## THE RECORDS
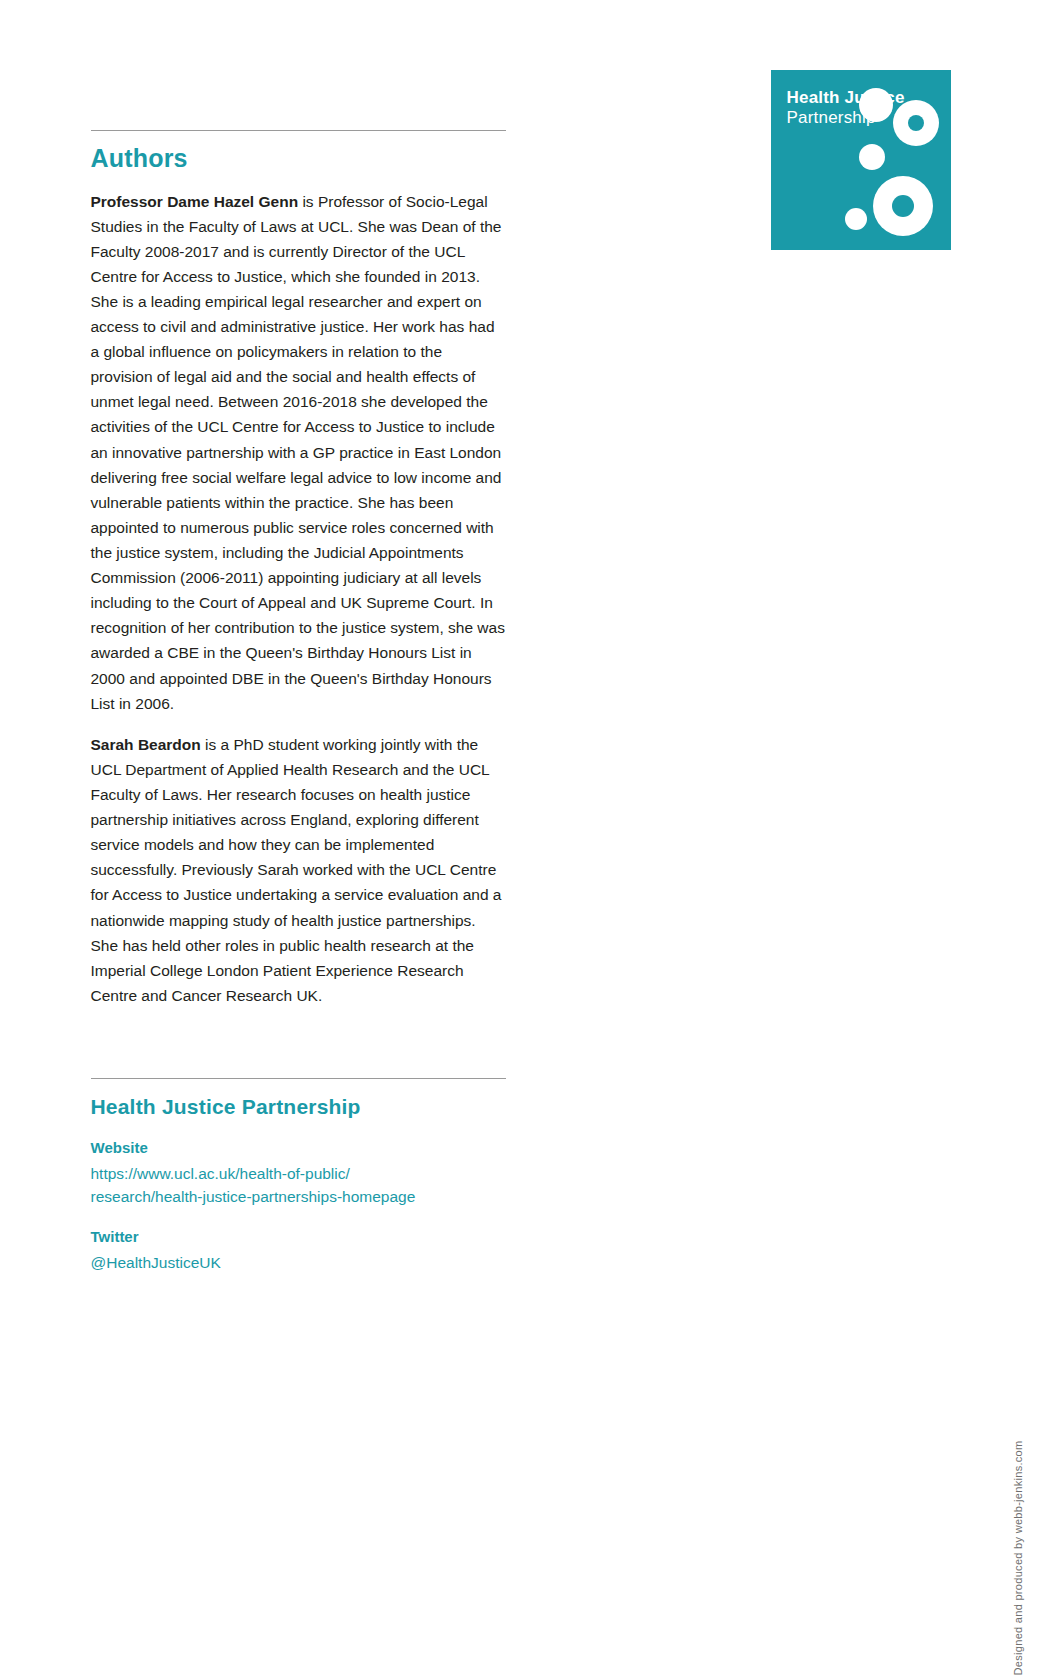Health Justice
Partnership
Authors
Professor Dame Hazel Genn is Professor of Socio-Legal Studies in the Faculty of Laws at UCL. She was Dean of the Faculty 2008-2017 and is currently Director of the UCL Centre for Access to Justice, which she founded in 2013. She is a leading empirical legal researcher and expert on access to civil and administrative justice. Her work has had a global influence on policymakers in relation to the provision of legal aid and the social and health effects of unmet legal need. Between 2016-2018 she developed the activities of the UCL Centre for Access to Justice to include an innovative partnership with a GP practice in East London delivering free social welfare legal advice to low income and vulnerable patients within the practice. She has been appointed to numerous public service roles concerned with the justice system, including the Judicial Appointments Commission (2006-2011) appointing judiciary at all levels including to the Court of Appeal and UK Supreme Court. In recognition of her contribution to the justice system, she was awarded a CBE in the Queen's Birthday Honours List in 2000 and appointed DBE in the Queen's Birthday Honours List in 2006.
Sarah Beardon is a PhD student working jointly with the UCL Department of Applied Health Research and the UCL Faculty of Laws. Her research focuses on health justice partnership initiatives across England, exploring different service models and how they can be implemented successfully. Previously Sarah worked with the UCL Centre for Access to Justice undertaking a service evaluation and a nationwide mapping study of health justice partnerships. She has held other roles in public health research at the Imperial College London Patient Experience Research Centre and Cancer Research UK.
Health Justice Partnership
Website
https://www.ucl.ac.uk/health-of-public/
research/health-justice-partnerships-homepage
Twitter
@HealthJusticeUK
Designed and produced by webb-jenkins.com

## WHAT TO WORK ON
Your answer should contain all the material above, written out exactly, and none of the pictures.

## RESULT OF THE TASK
Health Justice
Partnership
Authors
Professor Dame Hazel Genn is Professor of Socio-Legal Studies in the Faculty of Laws at UCL. She was Dean of the Faculty 2008-2017 and is currently Director of the UCL Centre for Access to Justice, which she founded in 2013. She is a leading empirical legal researcher and expert on access to civil and administrative justice. Her work has had a global influence on policymakers in relation to the provision of legal aid and the social and health effects of unmet legal need. Between 2016-2018 she developed the activities of the UCL Centre for Access to Justice to include an innovative partnership with a GP practice in East London delivering free social welfare legal advice to low income and vulnerable patients within the practice. She has been appointed to numerous public service roles concerned with the justice system, including the Judicial Appointments Commission (2006-2011) appointing judiciary at all levels including to the Court of Appeal and UK Supreme Court. In recognition of her contribution to the justice system, she was awarded a CBE in the Queen's Birthday Honours List in 2000 and appointed DBE in the Queen's Birthday Honours List in 2006.
Sarah Beardon is a PhD student working jointly with the UCL Department of Applied Health Research and the UCL Faculty of Laws. Her research focuses on health justice partnership initiatives across England, exploring different service models and how they can be implemented successfully. Previously Sarah worked with the UCL Centre for Access to Justice undertaking a service evaluation and a nationwide mapping study of health justice partnerships. She has held other roles in public health research at the Imperial College London Patient Experience Research Centre and Cancer Research UK.
Health Justice Partnership
Website
https://www.ucl.ac.uk/health-of-public/
research/health-justice-partnerships-homepage
Twitter
@HealthJusticeUK
Designed and produced by webb-jenkins.com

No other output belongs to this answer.